Batwing Mastopexy and Aesthetic Outcomes for Patients With Breast Cancer

By: Anna Fanelli
Posted: Tuesday, November 8, 2022

According to a study in the journal Plastic and Reconstructive Surgery, many patients with breast cancer who have large, ptotic breasts have been essentially excluded from nipple-sparing mastectomies in the past. With a surgical technique called a batwing mastopexy, performed at the time of immediate breast reconstruction, more of these patients may benefit from nipple-sparing mastectomies in the future.

“Our findings show that a simultaneous batwing mastopexy can be safely performed at the time of immediate breast reconstruction, while providing comparable complication rates and improving the aesthetic outcome,” reported Hahns Y. Kim, MD, of Loma Linda University Medical Center, California, in a Wolters Kluwer press release.

Using retrospective chart review, Dr. Kim and colleagues identified patients who underwent immediate implant-based breast reconstruction from 2015 through 2020 at a single institution. The patients were divided into two cohorts: batwing mastopexy and standard reconstruction (no mastopexy). A total of 324 breast operations in 188 patients were included (80 concurrent batwing and 244 standard implant–based reconstructions). Patient characteristics were similar between the groups, except those in the batwing group had greater ptosis, and more patients in the standard group underwent adjuvant chemotherapy.

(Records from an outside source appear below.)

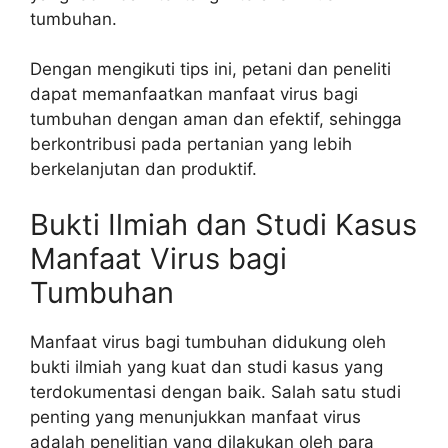
tumbuhan.
Dengan mengikuti tips ini, petani dan peneliti
dapat memanfaatkan manfaat virus bagi
tumbuhan dengan aman dan efektif, sehingga
berkontribusi pada pertanian yang lebih
berkelanjutan dan produktif.
Bukti Ilmiah dan Studi Kasus
Manfaat Virus bagi
Tumbuhan
Manfaat virus bagi tumbuhan didukung oleh
bukti ilmiah yang kuat dan studi kasus yang
terdokumentasi dengan baik. Salah satu studi
penting yang menunjukkan manfaat virus
adalah penelitian yang dilakukan oleh para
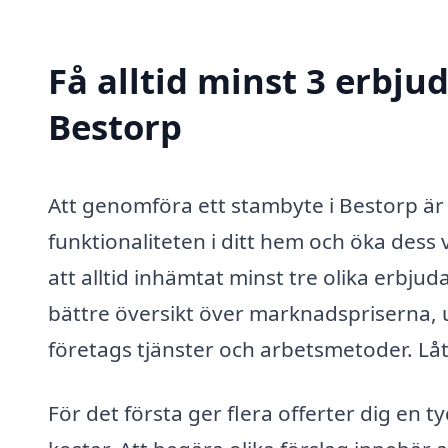
Få alltid minst 3 erbju
Bestorp
Att genomföra ett stambyte i Bestorp är 
funktionaliteten i ditt hem och öka dess
att alltid inhämtat minst tre olika erbju
bättre översikt över marknadspriserna, u
företags tjänster och arbetsmetoder. Låt o
För det första ger flera offerter dig en t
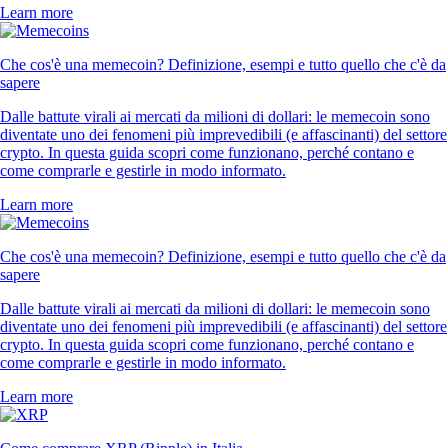
Learn more
Che cos'è una memecoin? Definizione, esempi e tutto quello che c'è da
sapere
Dalle battute virali ai mercati da milioni di dollari: le memecoin sono
diventate uno dei fenomeni più imprevedibili (e affascinanti) del settore
crypto. In questa guida scopri come funzionano, perché contano e
come comprarle e gestirle in modo informato.
Learn more
Che cos'è una memecoin? Definizione, esempi e tutto quello che c'è da
sapere
Dalle battute virali ai mercati da milioni di dollari: le memecoin sono
diventate uno dei fenomeni più imprevedibili (e affascinanti) del settore
crypto. In questa guida scopri come funzionano, perché contano e
come comprarle e gestirle in modo informato.
Learn more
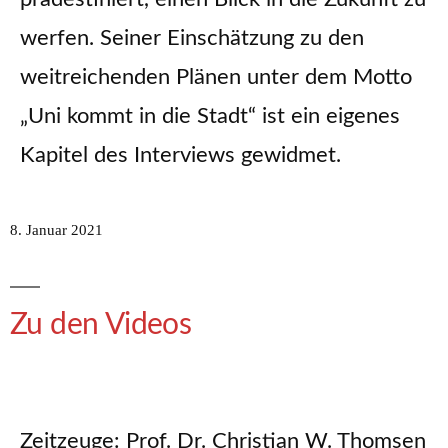
werfen. Seiner Einschätzung zu den
weitreichenden Plänen unter dem Motto
„Uni kommt in die Stadt“ ist ein eigenes
Kapitel des Interviews gewidmet.
8. Januar 2021
Zu den Videos
Zeitzeuge: Prof. Dr. Christian W. Thomsen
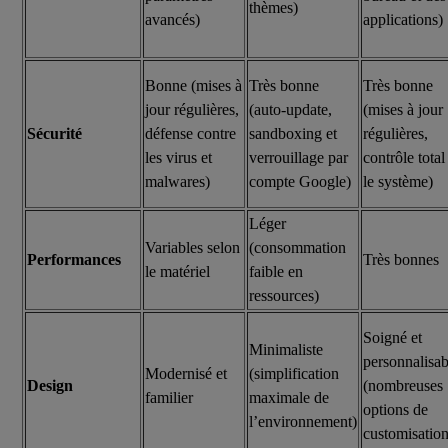
thèmes)
avancés)
applications)
Bonne (mises à
Très bonne
Très bonne
jour régulières,
(auto-update,
(mises à jour
Sécurité
défense contre
sandboxing et
régulières,
les virus et
verrouillage par
contrôle total
malwares)
compte Google)
le système)
Léger
Variables selon
(consommation
Performances
Très bonnes
le matériel
faible en
ressources)
Soigné et
Minimaliste
personnalisab
Modernisé et
(simplification
Design
(nombreuses
familier
maximale de
options de
l’environnement)
customisation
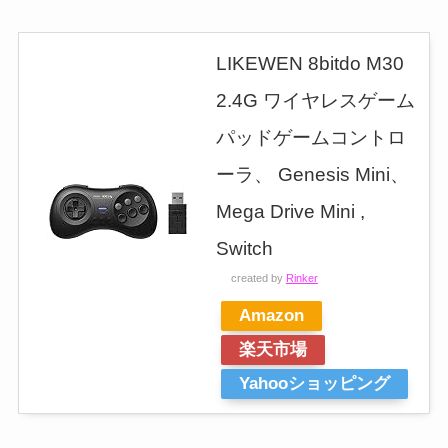
LIKEWEN 8bitdo M30
2.4G ワイヤレスゲーム
パッドゲームコントロ
ーラ、 Genesis Mini、
Mega Drive Mini ,
Switch
created by
Rinker
Amazon
楽天市場
Yahooショッピング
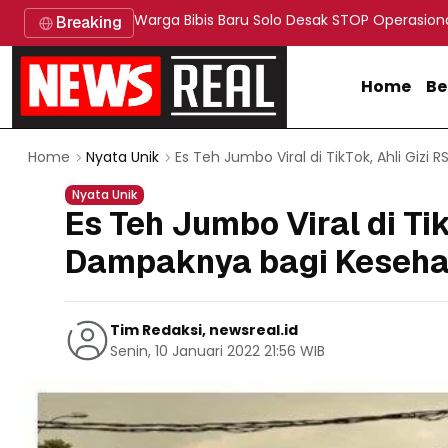
Warga Bibis Baru Solo Desak STOP Operasion
Breaking
Home
Be
Es Teh Jumbo Viral di TikTok, Ahli Giz
Home
Nyata Unik
Nyata Unik
Es Teh Jumbo Viral di Ti
Dampaknya bagi Keseha
Tim Redaksi, newsreal.id
Senin, 10 Januari 2022 21:56 WIB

At an average of 16 months after mastectomy and immediate reconstruction, the two groups of women had similar outcomes. At least one complication occurred in 23.8% of operated breasts in the batwing mastopexy group and 27.5 % of the standard reconstruction group. Some minor complications, including hematoma and seroma, were less frequent with batwing mastopexy. In addition, the more serious complication of necrosis of the skin or nipple was less frequent with batwing mastopexy than with standard reconstruction (6.3% vs. 11.5%). Finally, the rate of revision surgery was lower with batwing mastopexy than without (23.7% vs. 30.3%).

Disclosure: The study authors reported no conflicts of interest.